- **Directions**:
Output exactly, and only, the lines below from the one with "neck: (318, 540)" down to the one with "nose: (634, 252)". Include both end lines and no pictures.

[Data in this exercise Boundary: Start]

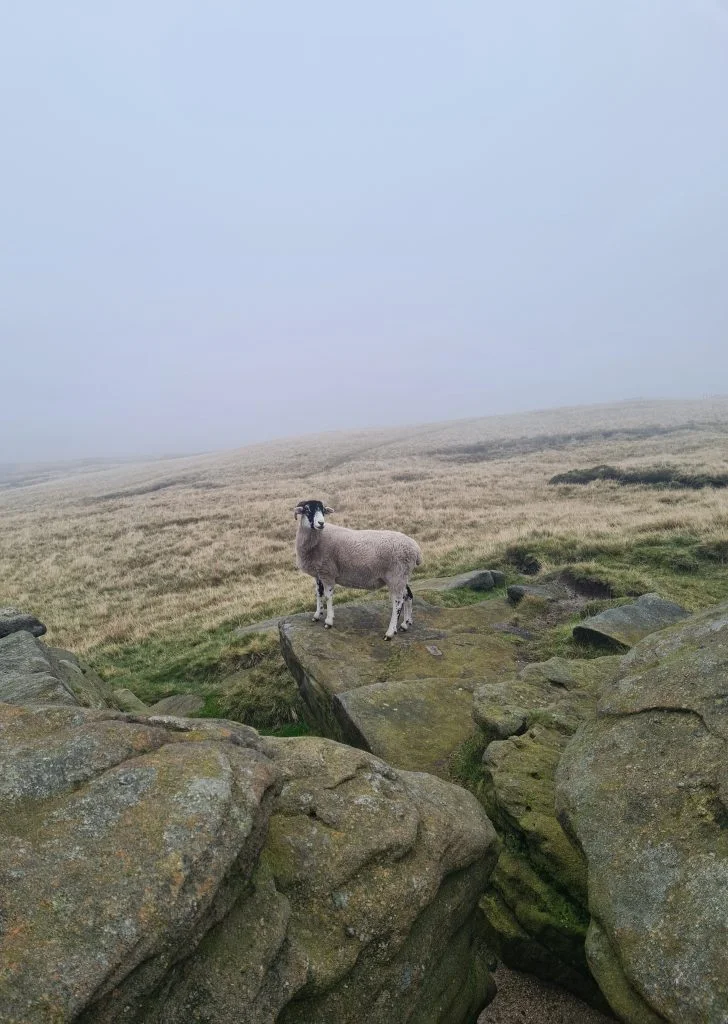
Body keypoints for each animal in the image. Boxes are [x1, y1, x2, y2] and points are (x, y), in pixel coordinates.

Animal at [293, 499, 422, 640]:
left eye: (322, 510)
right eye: (307, 510)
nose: (321, 523)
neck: (318, 540)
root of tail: (416, 549)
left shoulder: (328, 573)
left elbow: (328, 596)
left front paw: (328, 621)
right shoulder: (319, 574)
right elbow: (318, 593)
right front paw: (317, 615)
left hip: (396, 576)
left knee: (398, 602)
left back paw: (390, 632)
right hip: (402, 576)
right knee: (408, 595)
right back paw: (405, 624)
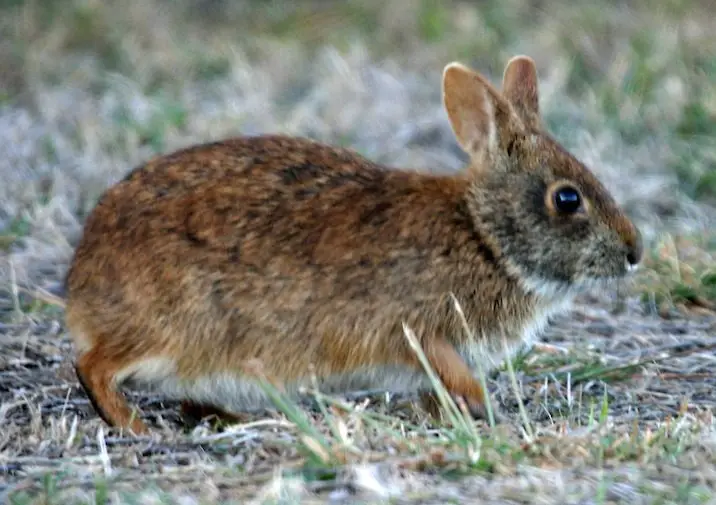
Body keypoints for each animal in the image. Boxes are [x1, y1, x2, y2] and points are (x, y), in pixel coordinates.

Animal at [63, 54, 644, 434]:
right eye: (567, 199)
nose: (634, 252)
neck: (484, 236)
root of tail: (81, 286)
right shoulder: (421, 327)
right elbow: (448, 368)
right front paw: (486, 407)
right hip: (175, 327)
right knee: (93, 365)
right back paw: (133, 426)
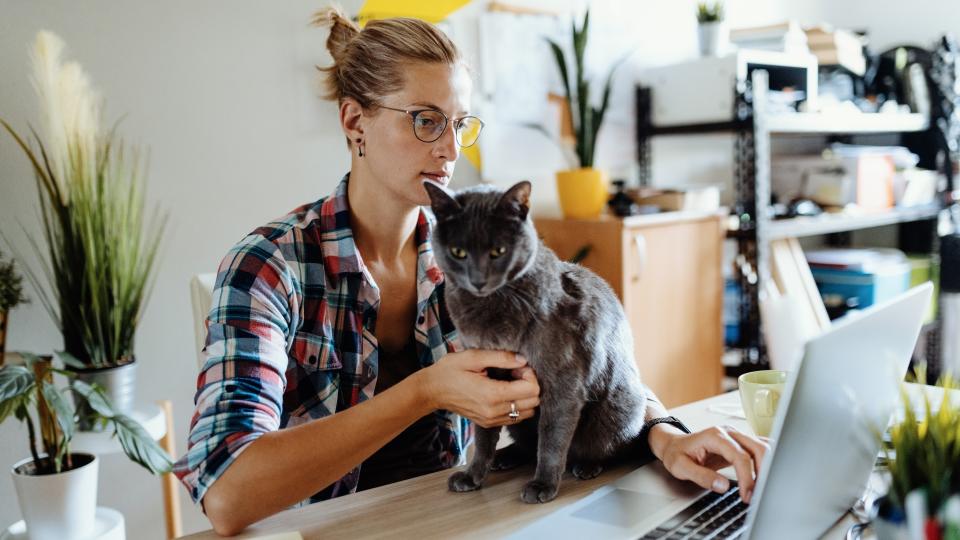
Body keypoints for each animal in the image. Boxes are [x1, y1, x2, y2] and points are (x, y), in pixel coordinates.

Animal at [424, 181, 648, 506]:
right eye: (458, 252)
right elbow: (484, 433)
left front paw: (543, 484)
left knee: (610, 447)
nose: (478, 280)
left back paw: (587, 464)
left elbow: (552, 438)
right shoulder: (485, 379)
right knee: (527, 444)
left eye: (498, 251)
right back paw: (504, 457)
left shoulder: (563, 382)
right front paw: (473, 475)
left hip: (618, 406)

[Data in this exercise Boundary: End]

- **Answer for the task**:
neck: (318, 540)
root of tail: (416, 549)
left shoulder: (328, 573)
left elbow: (328, 596)
left front paw: (328, 621)
right shoulder: (319, 574)
right elbow: (318, 593)
right front paw: (317, 615)
left hip: (396, 576)
left knee: (398, 602)
left back paw: (390, 632)
right hip: (402, 576)
right knee: (408, 595)
right back paw: (405, 624)
Body keypoints for each animal in the image. Boxes are [x1, y1, x2, y2] and points are (x, y), in pixel coordinates.

Animal at [63, 54, 644, 434]:
right eye: (567, 199)
nose: (634, 252)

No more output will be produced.